I'm very confused about format of "Coordinate Transformation Matrix" (especially about discrepancies between its mathematical definition and its "X server definition"), and due to lack of informative sources I need to ask a few questions here with hope to clear things up.
- initially I thought "Coordinate Transformation Matrix" was just a simple mapping between points and its definition was exactly the same as the one used in mathematics/provided by wikipedia etc. I assumed its application was as simple as "take the matrix and input point, multiply them and get the output point as a result". Section "Using the Coordinate Transformation Matrix" on this website:
seems to support my initial theory with an example showing how a point (400,197) multiplied by an identity matrix results in the same point, but aside from this trivial case things can't be that simple. What if a multiplication results in a point with negative coordinate(s)? While it's mathematically accurate and works fine in a standard Cartesian coordinate system, points on a computer screen never have negative coordinates, so how does X server handle/translate such negative values? A simple example: it's easy to see that 90 degrees rotation matrix taken from section "Using the Coordinate Transformation Matrix" of the aforementioned website (BTW: why do they call left rotation a "clockwise 90 deg" and right rotation a "counterclockwise 90 deg", it should be the other way around, right?) maps point (x,y) to point (-y+1,x) which seems like a complete nonsense as the first coordinate of the resulting point is negative for every y greater than 1. Obviously, there must be some kind of internal translation/normalization but I found absolutely no sources explaining how the whole process works "under the hood" and what end result it produces.

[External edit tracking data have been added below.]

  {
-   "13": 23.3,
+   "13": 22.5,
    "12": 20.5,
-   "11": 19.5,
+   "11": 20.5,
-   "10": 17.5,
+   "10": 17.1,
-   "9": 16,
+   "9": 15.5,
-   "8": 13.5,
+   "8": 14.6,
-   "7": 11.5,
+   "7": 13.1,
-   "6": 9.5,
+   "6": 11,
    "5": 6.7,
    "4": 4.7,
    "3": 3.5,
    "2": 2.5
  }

- what's the relevance of "translation components" for a rotation matrix? For example, a left rotation would be mathematically represented by a
"0 -1 0 1 0 0 0 0 1"matrix (row-major order) while for X server/xinput etc. left rotation is represented by a"0 -1 1 1 0 0 0 0 1"matrix which would mathematically correspond to a left rotation followed by a translation by[1,0]vector. The only reference on the subject I could find was the following quote on libinput reference website:
"The translation component is expected to be normalized to the device coordinate range"

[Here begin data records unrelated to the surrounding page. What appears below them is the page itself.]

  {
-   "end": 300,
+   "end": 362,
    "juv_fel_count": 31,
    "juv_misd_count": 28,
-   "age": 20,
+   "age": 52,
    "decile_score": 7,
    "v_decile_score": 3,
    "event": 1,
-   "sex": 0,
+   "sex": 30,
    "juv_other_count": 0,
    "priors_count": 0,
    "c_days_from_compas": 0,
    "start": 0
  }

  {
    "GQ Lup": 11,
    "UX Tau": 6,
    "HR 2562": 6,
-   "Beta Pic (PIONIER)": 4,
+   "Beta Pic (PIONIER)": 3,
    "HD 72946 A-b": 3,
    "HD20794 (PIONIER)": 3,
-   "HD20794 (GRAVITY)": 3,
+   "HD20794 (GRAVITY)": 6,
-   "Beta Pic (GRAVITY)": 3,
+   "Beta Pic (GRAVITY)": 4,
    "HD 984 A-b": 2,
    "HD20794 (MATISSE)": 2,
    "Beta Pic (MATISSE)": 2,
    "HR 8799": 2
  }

which is vague to say the least and really explains nothing to me. Could you please provide me with a few examples showing how the transformation process really works for rotations and how "math definition" and "X server definition" of rotation differ?

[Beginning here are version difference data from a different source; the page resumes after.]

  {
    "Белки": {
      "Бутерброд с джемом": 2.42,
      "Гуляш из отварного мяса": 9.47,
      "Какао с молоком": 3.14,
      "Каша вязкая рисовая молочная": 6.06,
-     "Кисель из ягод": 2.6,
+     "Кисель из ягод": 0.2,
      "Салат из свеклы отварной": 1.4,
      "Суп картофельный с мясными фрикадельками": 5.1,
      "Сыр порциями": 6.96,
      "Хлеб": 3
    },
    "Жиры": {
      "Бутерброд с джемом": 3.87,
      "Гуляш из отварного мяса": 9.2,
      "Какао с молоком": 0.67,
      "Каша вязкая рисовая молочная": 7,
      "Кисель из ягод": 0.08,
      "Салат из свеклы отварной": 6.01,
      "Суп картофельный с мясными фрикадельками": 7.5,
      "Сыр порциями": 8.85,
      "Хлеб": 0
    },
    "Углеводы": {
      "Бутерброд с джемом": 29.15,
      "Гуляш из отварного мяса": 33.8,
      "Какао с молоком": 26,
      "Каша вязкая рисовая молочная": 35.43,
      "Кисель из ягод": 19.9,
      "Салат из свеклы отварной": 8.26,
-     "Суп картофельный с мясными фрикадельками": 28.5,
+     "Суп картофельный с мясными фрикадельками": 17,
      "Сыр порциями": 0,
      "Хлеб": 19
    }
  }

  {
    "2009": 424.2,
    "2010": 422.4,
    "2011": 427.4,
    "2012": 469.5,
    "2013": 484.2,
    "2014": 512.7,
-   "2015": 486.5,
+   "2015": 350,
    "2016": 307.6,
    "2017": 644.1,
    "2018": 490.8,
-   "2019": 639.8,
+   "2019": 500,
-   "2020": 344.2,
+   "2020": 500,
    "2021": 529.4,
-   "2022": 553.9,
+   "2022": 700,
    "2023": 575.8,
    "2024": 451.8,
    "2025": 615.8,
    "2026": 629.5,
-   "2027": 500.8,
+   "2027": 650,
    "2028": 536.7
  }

- some websites describe a general form of "Coordinate Transformation Matrix" as a matrix with the following elements:
"a 0 c 0 e f 0 0 1"
where:
a = touch_area_width / total_width
c = touch_area_x_offset / total_width
e = touch_area_height / total_height
f = touch_area_y_offset / total_heightIs it an "official" definition? This, again, seems to significantly differ from mathematical definition of transformation matrix and leads to some surprising results. Example: we have N indentical monitors stacked vertically, with a touchscreen attached to the bottom one. Now, we want coordinates of the touchscreen to map correctly to the monitor it is attached to. Intuitively, point (x,y) on the touchscreen should be mapped to point (x,(N-1)*MONITOR_HEIGHT+y) of a virtual screen consisting of all monitors (x coordinate remains unchanged while y coordinate must be increased by height times all monitors above the last one). However, when we follow the aforementioned definition of a, c, e and f coefficients, the result is completely different. In our case, for N identical monitors aligned vertically:
a = touch_area_width / total_width = 1
c = touch_area_x_offset / total_width = 0
e = touch_area_height / total_height = 1/N
f = touch_area_y_offset / total_height = (N-1)/NSo the resulting matrix is "1 0 0 0 1/N (N-1)/N 0 0 1" and it maps point (x,y) to (x,(y/N + (N-1)/N)) which is obviously a different result. For N=2 the former transformation maps (x,y) to (x,MONITOR_HEIGHT+y) while the latter maps (x,y) to (x,(0.5*y + 0.5)) which seems absolutely counterintuitive as second coordinate of resulting point does not depend at all on the number of monitors. What's wrong with my reasoning?